Women MPs say no to 'men fund' proposal

COUNTIES
By Alphonce Shiundu | Oct 23rd 2014 | 2 min read

Women MPs Wednesday dismissed the push for a special fund for men over 35 years by their male colleagues.

The legislators said Kenya is a patriarchal society and creating a kitty for men will give them undue advantage over women as they are the majority property owners.

The MPs who weighed in on the issue include Gladys Wanga (Homabay Town), Zulekha Hassan (nominated), Fathia Mahboub (Mandera) and Tiyah Galgalo (Isiolo).

“Men over 35 years are the owners of various factors of production; they are the ones who own land, and in cultures with cattle, they are the owners. They own all property. Why then do they need a special fund?” posed Wanga during debate on the Motion.

Though the Motion is clothed as pushing for a universal fund for “people of all ages and genders”, the women MPs said such a kitty will not be sustainable.

They said the country already has a Youth Enterprise Development Fund and Women Fund which were set up because these groups were vulnerable.

“These funds identified youth and women as people who have certain vulnerabilities that must be dealt with for them to transition.
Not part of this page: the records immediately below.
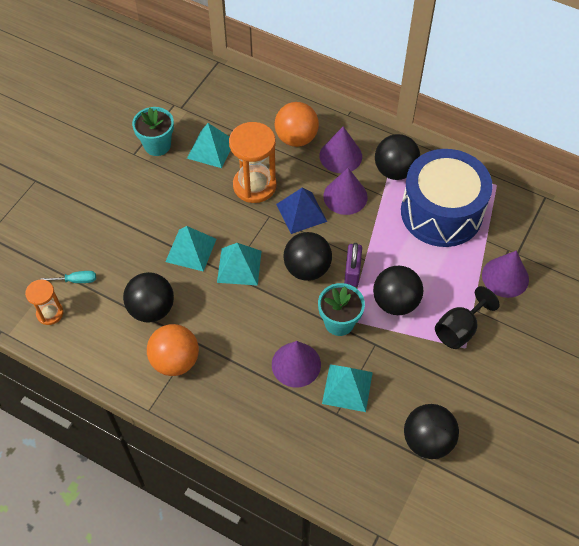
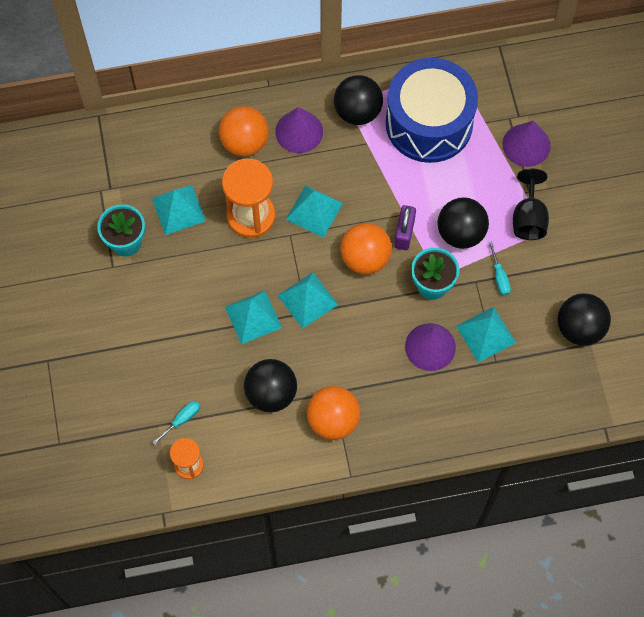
camera: 40 degrees left, 10 degrees up
(301, 212) = (314, 211): blue pyramid -> turquoise pyramid
(307, 268) = (365, 258): black ball -> orange ball
(345, 196) = (337, 168): purple cone -> none
(352, 272) = (404, 233): purple padlock -> purple padlock turned 45 degrees clockwise
(396, 354) = (499, 277): none -> turquoise screwdriver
You cannot buy a baby-walker for a child and keep him or her in it for the rest of their life,” said Wanga.

Zulekha dismissed the Motion as “a mockery of affirmative action”. She said men over 35 ought to have developed skills they can use to make them self-reliant by that age.

“The answer to the poverty in Kenya is not to give money to different groups. If we approve this, we’ll be setting a dangerous trend,” Zulekha warned.

Mahboub echoed Wanga’s sentiments, saying the proposal was ill-conceived.

Marginalised groups

“The country has created enough funds for marginalised groups. Many have had many opportunities to advance themselves over the years and it is up to them if they have failed to utilise them,” said Mahboub.

She added: “Men have a lot of opportunities. They can walk into a bank with a title-deed and get money. Why then should they have a special fund?”

The women lawmakers managed to get the support of Johnson Sakaja (nominated), Korei ole Lemein (Narok South) and John Mbadi (Suba) in dismissing the push for the fund as ill-advised.

Mbadi said the Motion was “meaningless and useless” given that it was difficult for the country to set up a universal fund — a kind of parallel bank — targeting all Kenyans.

“Do not bring populist Motions to the House simply to show our constituents that we care. This is meaningless,” said Mbadi.